The number of cyber threats zipping across the web is growing. The volume increased by 667% between February and March of this year. Is your organization taking adequate measures to protect both employees and organizational resources?
Read on to learn about winning strategies that can help organizations block digital attacks.
- As an organization, invest in a cyber security architecture with threat extraction, threat emulation, artificial intelligence, and malware identification. These infrastructure features can clean files, and detect downloadable threats, facilitating the safe delivery of emails and files to employees. They also enable IT teams to see the types of attacks targeting an organization, and to develop appropriate in-depth defense plans.
- Close security gaps by implementing zero-trust policies. This form of network segmentation reduces the risk of a cyber criminal accessing sensitive information via stolen credentials or lateral movement. Thought leaders have developed zero trust tools for networks, workloads, people, devices, data, and more. Reorganizing a system around zero trust techniques and technology can prove challenging, but cyber security vendors can help with this endeavor.
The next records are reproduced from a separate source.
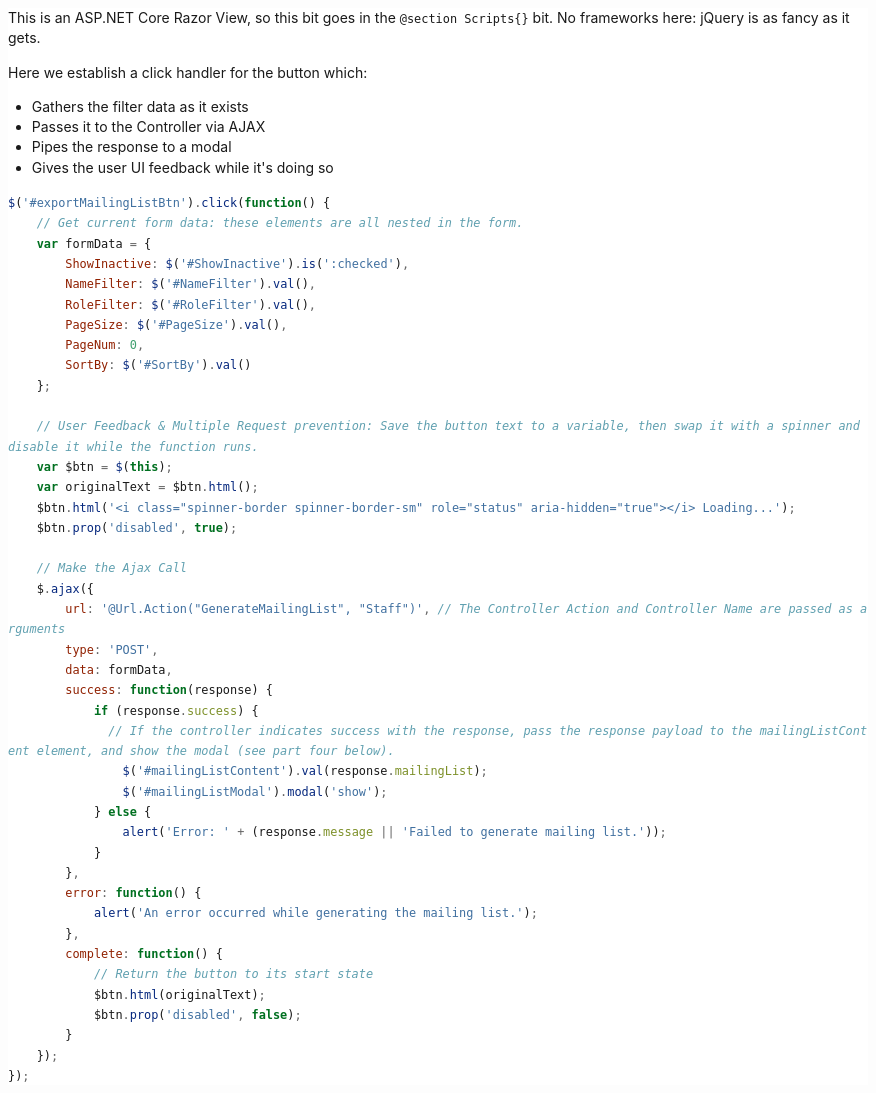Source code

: This is an ASP.NET Core Razor View, so this bit goes in the `@section Scripts{}` bit. No frameworks here: jQuery is as fancy as it gets. 

Here we establish a click handler for the button which:
- Gathers the filter data as it exists
- Passes it to the Controller via AJAX
- Pipes the response to a modal
- Gives the user UI feedback while it's doing so

```js
$('#exportMailingListBtn').click(function() {
    // Get current form data: these elements are all nested in the form.
    var formData = {
        ShowInactive: $('#ShowInactive').is(':checked'),
        NameFilter: $('#NameFilter').val(),
        RoleFilter: $('#RoleFilter').val(),
        PageSize: $('#PageSize').val(),
        PageNum: 0,
        SortBy: $('#SortBy').val()
    };

    // User Feedback & Multiple Request prevention: Save the button text to a variable, then swap it with a spinner and disable it while the function runs.
    var $btn = $(this);
    var originalText = $btn.html();
    $btn.html('<i class="spinner-border spinner-border-sm" role="status" aria-hidden="true"></i> Loading...');
    $btn.prop('disabled', true);

    // Make the Ajax Call
    $.ajax({
        url: '@Url.Action("GenerateMailingList", "Staff")', // The Controller Action and Controller Name are passed as arguments
        type: 'POST',
        data: formData,
        success: function(response) {
            if (response.success) {
              // If the controller indicates success with the response, pass the response payload to the mailingListContent element, and show the modal (see part four below).
                $('#mailingListContent').val(response.mailingList);
                $('#mailingListModal').modal('show');
            } else {
                alert('Error: ' + (response.message || 'Failed to generate mailing list.'));
            }
        },
        error: function() {
            alert('An error occurred while generating the mailing list.');
        },
        complete: function() {
            // Return the button to its start state
            $btn.html(originalText);
            $btn.prop('disabled', false);
        }
    });
});
```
- To protect workloads, equip employees with virtual private networks (VPNs) and/or session description protocols (SDPs). VPNs encrypt users’ data as it travels across a network, meaning that it’s invisible to hackers. SDPs hang onto information about files or videos sent across a network, enabling IT departments to better visualize who or what is on the system and to determine how to block corresponding attacks.
As an employee, there are plenty of steps that you can take to secure your remote working environment. This must-know information will help you ensure that your devices aren’t at the center of a cyber scandal.
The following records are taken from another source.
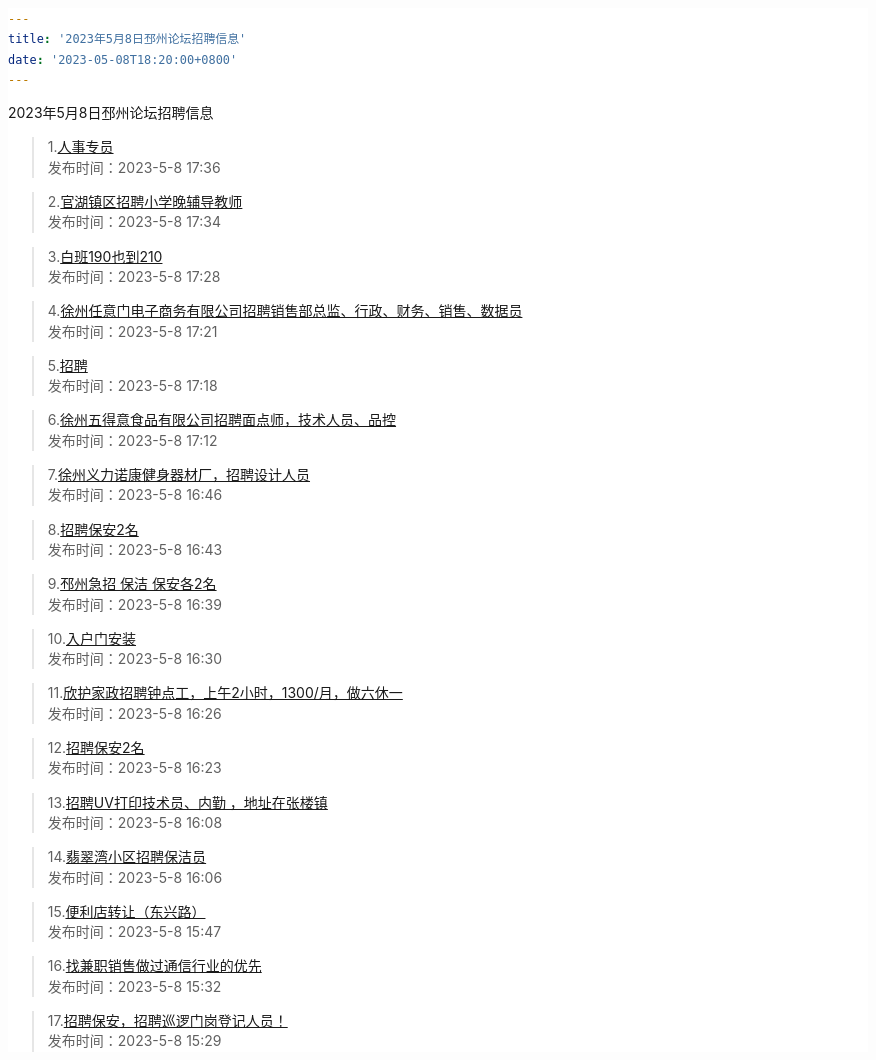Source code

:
 ```yaml
---
title: '2023年5月8日邳州论坛招聘信息'
date: '2023-05-08T18:20:00+0800'
---
```

2023年5月8日邳州论坛招聘信息

>1.[人事专员](https://www.pzzc.net/forum.php?mod=viewthread&tid=10305779)<br>
>发布时间：2023-5-8 17:36

>2.[官湖镇区招聘小学晚辅导教师](https://www.pzzc.net/forum.php?mod=viewthread&tid=10305778)<br>
>发布时间：2023-5-8 17:34

>3.[白班190也到210](https://www.pzzc.net/forum.php?mod=viewthread&tid=10305776)<br>
>发布时间：2023-5-8 17:28

>4.[徐州任意门电子商务有限公司招聘销售部总监、行政、财务、销售、数据员](https://www.pzzc.net/forum.php?mod=viewthread&tid=10305774)<br>
>发布时间：2023-5-8 17:21

>5.[招聘](https://www.pzzc.net/forum.php?mod=viewthread&tid=10305773)<br>
>发布时间：2023-5-8 17:18

>6.[徐州五得意食品有限公司招聘面点师，技术人员、品控](https://www.pzzc.net/forum.php?mod=viewthread&tid=10305770)<br>
>发布时间：2023-5-8 17:12

>7.[徐州义力诺康健身器材厂，招聘设计人员](https://www.pzzc.net/forum.php?mod=viewthread&tid=10305761)<br>
>发布时间：2023-5-8 16:46

>8.[招聘保安2名](https://www.pzzc.net/forum.php?mod=viewthread&tid=10305760)<br>
>发布时间：2023-5-8 16:43

>9.[邳州急招   保洁  保安各2名](https://www.pzzc.net/forum.php?mod=viewthread&tid=10305756)<br>
>发布时间：2023-5-8 16:39

>10.[入户门安装](https://www.pzzc.net/forum.php?mod=viewthread&tid=10305753)<br>
>发布时间：2023-5-8 16:30

>11.[欣护家政招聘钟点工，上午2小时，1300/月，做六休一](https://www.pzzc.net/forum.php?mod=viewthread&tid=10305751)<br>
>发布时间：2023-5-8 16:26

>12.[招聘保安2名](https://www.pzzc.net/forum.php?mod=viewthread&tid=10305750)<br>
>发布时间：2023-5-8 16:23

>13.[招聘UV打印技术员、内勤 ，地址在张楼镇](https://www.pzzc.net/forum.php?mod=viewthread&tid=10305746)<br>
>发布时间：2023-5-8 16:08

>14.[翡翠湾小区招聘保洁员](https://www.pzzc.net/forum.php?mod=viewthread&tid=10305743)<br>
>发布时间：2023-5-8 16:06

>15.[便利店转让（东兴路）](https://www.pzzc.net/forum.php?mod=viewthread&tid=10305736)<br>
>发布时间：2023-5-8 15:47

>16.[找兼职销售做过通信行业的优先](https://www.pzzc.net/forum.php?mod=viewthread&tid=10305731)<br>
>发布时间：2023-5-8 15:32

>17.[招聘保安，招聘巡逻门岗登记人员！](https://www.pzzc.net/forum.php?mod=viewthread&tid=10305730)<br>
>发布时间：2023-5-8 15:29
- Be sure to update your network’s security by installing the latest patches, which are designed to address known security vulnerabilities. Your system may automatically receive information about patches, or you may need to access your vendor’s website, and then manually install the patches. Hackers often try to take advantage of known security loopholes, so the sooner that you can eliminate these, the better.
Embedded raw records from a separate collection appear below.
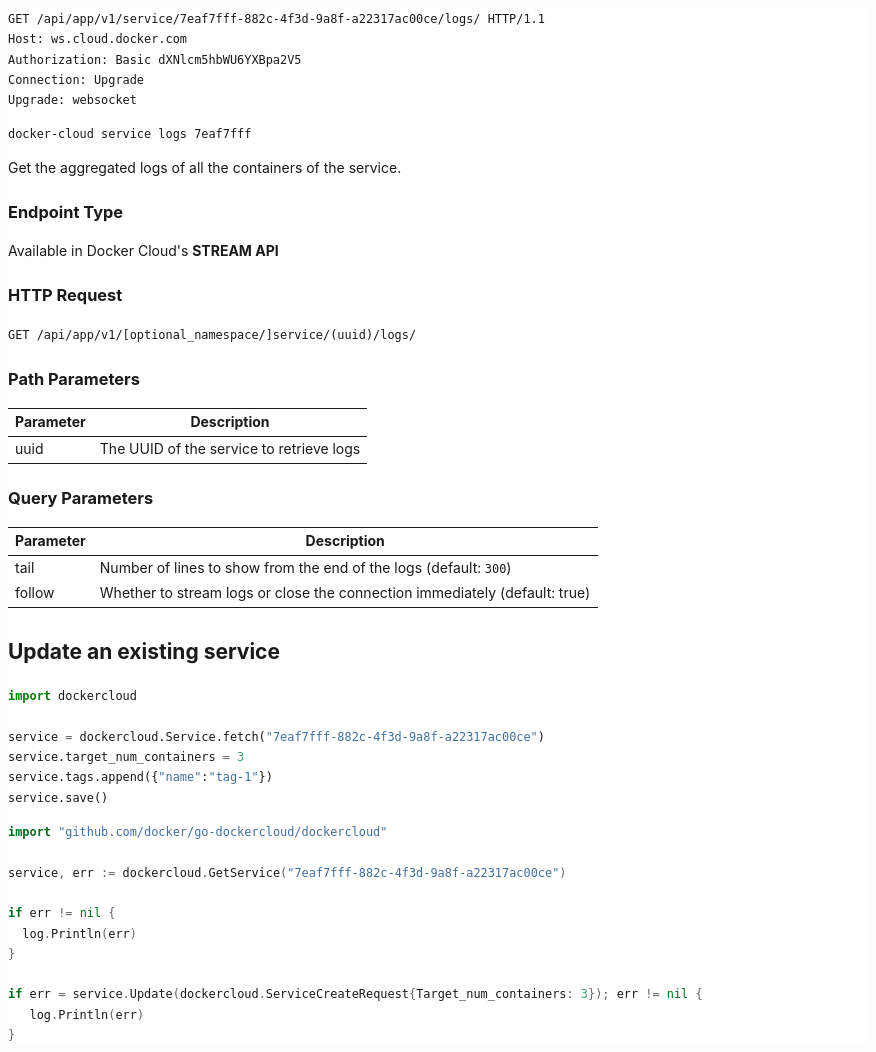 
```http
GET /api/app/v1/service/7eaf7fff-882c-4f3d-9a8f-a22317ac00ce/logs/ HTTP/1.1
Host: ws.cloud.docker.com
Authorization: Basic dXNlcm5hbWU6YXBpa2V5
Connection: Upgrade
Upgrade: websocket
```

```shell
docker-cloud service logs 7eaf7fff
```

Get the aggregated logs of all the containers of the service.

### Endpoint Type

Available in Docker Cloud's **STREAM API**

### HTTP Request

`GET /api/app/v1/[optional_namespace/]service/(uuid)/logs/`

### Path Parameters

Parameter | Description
--------- | -----------
uuid | The UUID of the service to retrieve logs

### Query Parameters

Parameter | Description
--------- | -----------
tail | Number of lines to show from the end of the logs (default: `300`)
follow | Whether to stream logs or close the connection immediately (default: true)


## Update an existing service

```python
import dockercloud

service = dockercloud.Service.fetch("7eaf7fff-882c-4f3d-9a8f-a22317ac00ce")
service.target_num_containers = 3
service.tags.append({"name":"tag-1"})
service.save()
```

```go
import "github.com/docker/go-dockercloud/dockercloud"

service, err := dockercloud.GetService("7eaf7fff-882c-4f3d-9a8f-a22317ac00ce")

if err != nil {
  log.Println(err)
}

if err = service.Update(dockercloud.ServiceCreateRequest{Target_num_containers: 3}); err != nil {
   log.Println(err)
}
```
- Enable multi-factor authentication. Cyber criminals routinely guess or apply popular password cracking tools to hack passwords. If any of your passwords are hacked, multi-factor authentication can potentially block a cyber criminal’s access to the corresponding account. Most consumer email account platforms and many other online platforms allow you to adjust for multi-factor authentication within the ‘settings’ tab or menu.
- Look out for suspicious phishing emails. Are you seeing emails that ask you to click on a big name organization’s URL link? Copy and paste the URL link into your browser to verify its authenticity. Domains related to coronavirus are 50% more likely to be malicious than others. If you intend to reply to the email, examine the sender’s details -such as his/her name, title and phone number- to ensure that you’re corresponding with an authentic group, or a trustworthy person, not cyber criminals.
- Employees frequently rely on personal computers for work purposes. Sometimes, this is a function of convenience, while other times, organizations or institutions are unwilling to provide employees with devices, thinking that it will save them in expenditures. If you’re using a home computer for work, connect with your organization’s IT team, and inquire about how to better protect your tech. Can the organization provide you with anti-virus software? Are there other security packages that could be applied?